- YOUR TASK
Take the entries below and print, exactly, the stretch from the line containing "543 292 4584" through the line containing "783 399 54.08", both included.

++++++++++

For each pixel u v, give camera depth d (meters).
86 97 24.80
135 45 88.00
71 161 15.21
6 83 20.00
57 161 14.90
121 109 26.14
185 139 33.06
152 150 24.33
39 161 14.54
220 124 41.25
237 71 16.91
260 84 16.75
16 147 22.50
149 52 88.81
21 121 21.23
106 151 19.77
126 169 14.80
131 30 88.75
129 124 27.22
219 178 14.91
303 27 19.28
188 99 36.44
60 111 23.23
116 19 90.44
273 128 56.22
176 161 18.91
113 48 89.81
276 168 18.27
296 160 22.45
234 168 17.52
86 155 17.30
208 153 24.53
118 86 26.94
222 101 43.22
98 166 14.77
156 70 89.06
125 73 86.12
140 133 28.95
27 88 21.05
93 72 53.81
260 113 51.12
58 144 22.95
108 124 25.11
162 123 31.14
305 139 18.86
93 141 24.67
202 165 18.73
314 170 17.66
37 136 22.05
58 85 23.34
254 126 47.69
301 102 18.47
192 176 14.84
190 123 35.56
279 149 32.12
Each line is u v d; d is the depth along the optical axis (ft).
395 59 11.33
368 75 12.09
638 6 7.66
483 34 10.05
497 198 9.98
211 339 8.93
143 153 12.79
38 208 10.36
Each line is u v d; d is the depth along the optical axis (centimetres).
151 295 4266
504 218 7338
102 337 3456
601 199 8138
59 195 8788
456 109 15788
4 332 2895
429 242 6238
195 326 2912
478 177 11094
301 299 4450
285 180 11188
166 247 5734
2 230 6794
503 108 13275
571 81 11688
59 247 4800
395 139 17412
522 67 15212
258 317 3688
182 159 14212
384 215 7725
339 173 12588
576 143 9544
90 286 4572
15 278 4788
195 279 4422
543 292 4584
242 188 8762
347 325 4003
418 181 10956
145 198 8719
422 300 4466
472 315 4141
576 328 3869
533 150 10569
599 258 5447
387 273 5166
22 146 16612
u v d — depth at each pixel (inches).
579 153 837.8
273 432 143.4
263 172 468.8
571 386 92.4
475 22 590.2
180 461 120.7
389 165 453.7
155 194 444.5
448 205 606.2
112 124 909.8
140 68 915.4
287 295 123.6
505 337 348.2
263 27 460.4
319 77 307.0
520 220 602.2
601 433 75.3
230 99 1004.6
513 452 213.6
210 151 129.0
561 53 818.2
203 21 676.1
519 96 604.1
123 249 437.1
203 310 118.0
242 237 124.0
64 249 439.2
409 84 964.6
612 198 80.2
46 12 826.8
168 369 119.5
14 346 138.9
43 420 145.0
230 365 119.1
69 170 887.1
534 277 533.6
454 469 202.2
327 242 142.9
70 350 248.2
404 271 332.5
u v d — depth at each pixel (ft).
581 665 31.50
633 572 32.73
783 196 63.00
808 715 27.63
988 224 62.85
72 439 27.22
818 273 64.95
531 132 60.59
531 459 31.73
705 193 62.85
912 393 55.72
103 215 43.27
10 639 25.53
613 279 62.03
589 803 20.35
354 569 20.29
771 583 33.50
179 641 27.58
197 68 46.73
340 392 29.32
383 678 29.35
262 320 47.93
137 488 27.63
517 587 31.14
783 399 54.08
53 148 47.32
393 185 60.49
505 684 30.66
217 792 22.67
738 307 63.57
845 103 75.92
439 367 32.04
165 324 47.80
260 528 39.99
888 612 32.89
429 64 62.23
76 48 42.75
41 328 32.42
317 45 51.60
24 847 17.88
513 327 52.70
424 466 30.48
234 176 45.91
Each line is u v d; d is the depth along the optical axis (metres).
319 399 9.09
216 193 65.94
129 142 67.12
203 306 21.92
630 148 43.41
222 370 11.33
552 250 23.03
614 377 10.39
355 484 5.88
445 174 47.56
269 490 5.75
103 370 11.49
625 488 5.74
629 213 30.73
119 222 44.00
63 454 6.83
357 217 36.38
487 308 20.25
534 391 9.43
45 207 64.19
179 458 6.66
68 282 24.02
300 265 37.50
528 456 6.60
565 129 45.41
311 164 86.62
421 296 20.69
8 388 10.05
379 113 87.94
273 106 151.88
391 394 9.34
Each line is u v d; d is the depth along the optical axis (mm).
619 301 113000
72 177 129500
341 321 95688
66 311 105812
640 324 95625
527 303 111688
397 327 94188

++++++++++

- FINISHED TASK
543 292 4584
242 188 8762
347 325 4003
418 181 10956
145 198 8719
422 300 4466
472 315 4141
576 328 3869
533 150 10569
599 258 5447
387 273 5166
22 146 16612
u v d — depth at each pixel (inches).
579 153 837.8
273 432 143.4
263 172 468.8
571 386 92.4
475 22 590.2
180 461 120.7
389 165 453.7
155 194 444.5
448 205 606.2
112 124 909.8
140 68 915.4
287 295 123.6
505 337 348.2
263 27 460.4
319 77 307.0
520 220 602.2
601 433 75.3
230 99 1004.6
513 452 213.6
210 151 129.0
561 53 818.2
203 21 676.1
519 96 604.1
123 249 437.1
203 310 118.0
242 237 124.0
64 249 439.2
409 84 964.6
612 198 80.2
46 12 826.8
168 369 119.5
14 346 138.9
43 420 145.0
230 365 119.1
69 170 887.1
534 277 533.6
454 469 202.2
327 242 142.9
70 350 248.2
404 271 332.5
u v d — depth at each pixel (ft).
581 665 31.50
633 572 32.73
783 196 63.00
808 715 27.63
988 224 62.85
72 439 27.22
818 273 64.95
531 132 60.59
531 459 31.73
705 193 62.85
912 393 55.72
103 215 43.27
10 639 25.53
613 279 62.03
589 803 20.35
354 569 20.29
771 583 33.50
179 641 27.58
197 68 46.73
340 392 29.32
383 678 29.35
262 320 47.93
137 488 27.63
517 587 31.14
783 399 54.08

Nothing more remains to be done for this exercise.